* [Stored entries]
▬▬▬

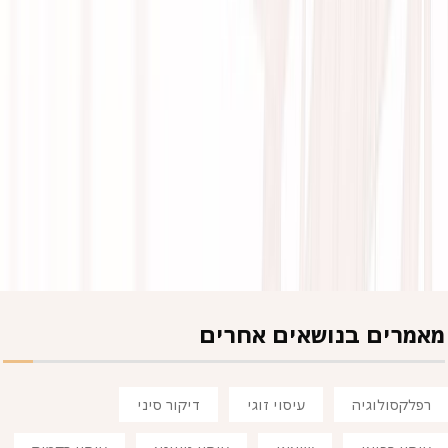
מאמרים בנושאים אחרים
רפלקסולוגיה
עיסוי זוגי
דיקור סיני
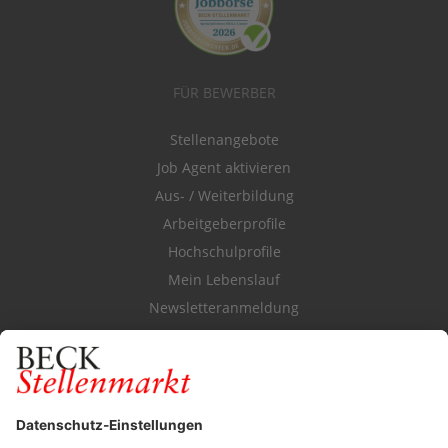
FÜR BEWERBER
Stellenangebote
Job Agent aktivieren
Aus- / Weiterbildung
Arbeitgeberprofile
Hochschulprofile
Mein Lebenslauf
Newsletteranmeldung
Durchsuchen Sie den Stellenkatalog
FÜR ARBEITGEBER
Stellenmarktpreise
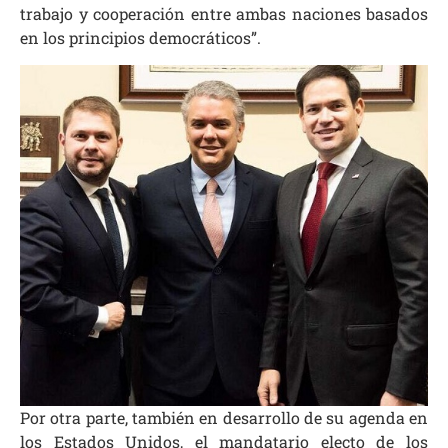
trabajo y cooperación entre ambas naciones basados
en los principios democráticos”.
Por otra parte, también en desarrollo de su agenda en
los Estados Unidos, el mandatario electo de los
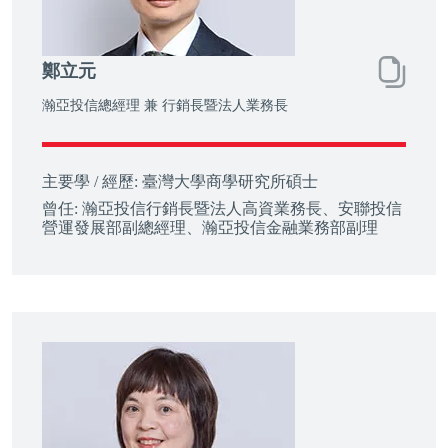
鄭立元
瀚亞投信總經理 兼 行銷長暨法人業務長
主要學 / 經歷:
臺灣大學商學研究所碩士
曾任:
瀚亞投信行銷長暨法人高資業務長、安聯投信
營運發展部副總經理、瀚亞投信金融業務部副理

▬▬▬

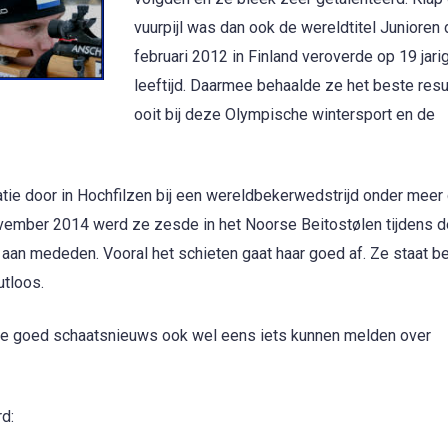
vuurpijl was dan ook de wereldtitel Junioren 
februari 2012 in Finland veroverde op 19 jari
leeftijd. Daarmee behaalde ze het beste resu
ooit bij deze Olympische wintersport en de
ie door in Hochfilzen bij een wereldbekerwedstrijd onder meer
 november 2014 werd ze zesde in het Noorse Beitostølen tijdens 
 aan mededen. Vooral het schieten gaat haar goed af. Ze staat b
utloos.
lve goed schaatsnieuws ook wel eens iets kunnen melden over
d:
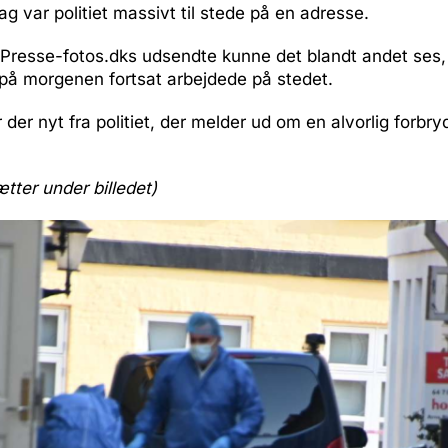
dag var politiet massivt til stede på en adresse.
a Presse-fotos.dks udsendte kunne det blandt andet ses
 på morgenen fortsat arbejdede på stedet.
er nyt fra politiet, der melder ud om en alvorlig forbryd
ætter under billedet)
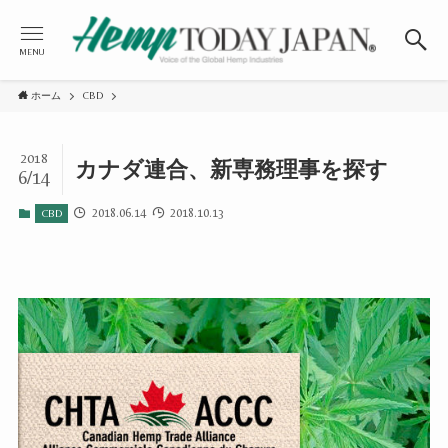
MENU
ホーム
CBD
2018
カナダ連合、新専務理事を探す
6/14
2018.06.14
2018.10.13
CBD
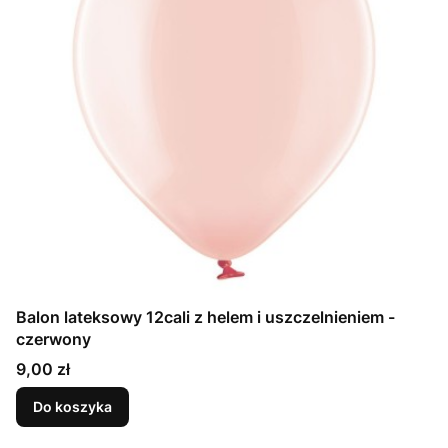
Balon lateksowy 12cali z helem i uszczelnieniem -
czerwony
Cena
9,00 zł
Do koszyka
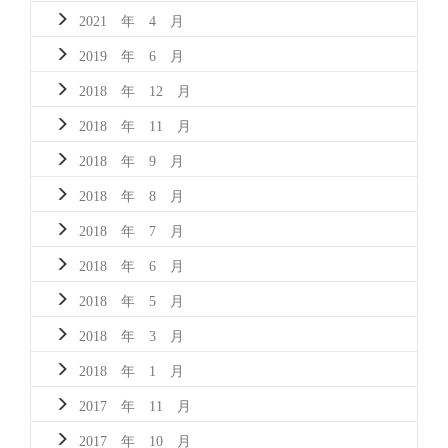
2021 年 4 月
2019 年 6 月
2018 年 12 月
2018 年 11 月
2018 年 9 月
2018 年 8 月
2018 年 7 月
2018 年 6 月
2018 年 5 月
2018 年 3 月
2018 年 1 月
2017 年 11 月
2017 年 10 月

▬▬▬

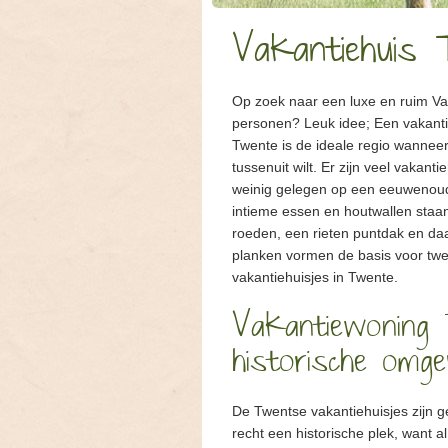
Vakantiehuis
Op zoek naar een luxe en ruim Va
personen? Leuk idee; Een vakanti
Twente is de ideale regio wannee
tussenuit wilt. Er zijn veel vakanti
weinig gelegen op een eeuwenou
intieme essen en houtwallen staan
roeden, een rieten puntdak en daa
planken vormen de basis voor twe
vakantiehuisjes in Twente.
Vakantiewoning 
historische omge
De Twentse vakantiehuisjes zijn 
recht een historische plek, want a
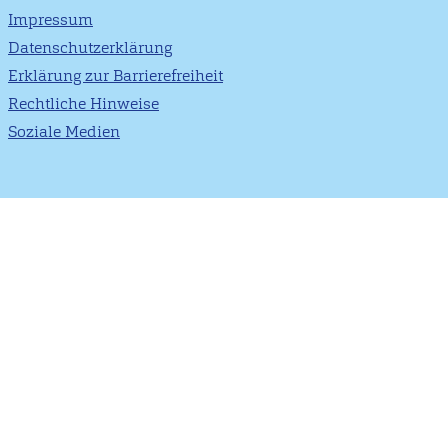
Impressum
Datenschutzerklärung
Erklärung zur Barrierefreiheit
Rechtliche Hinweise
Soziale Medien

▬▬▬

* [What you need to do]
Only a number is wanted here: how many lines above hold the string "zijn"?

* [Completed task]
2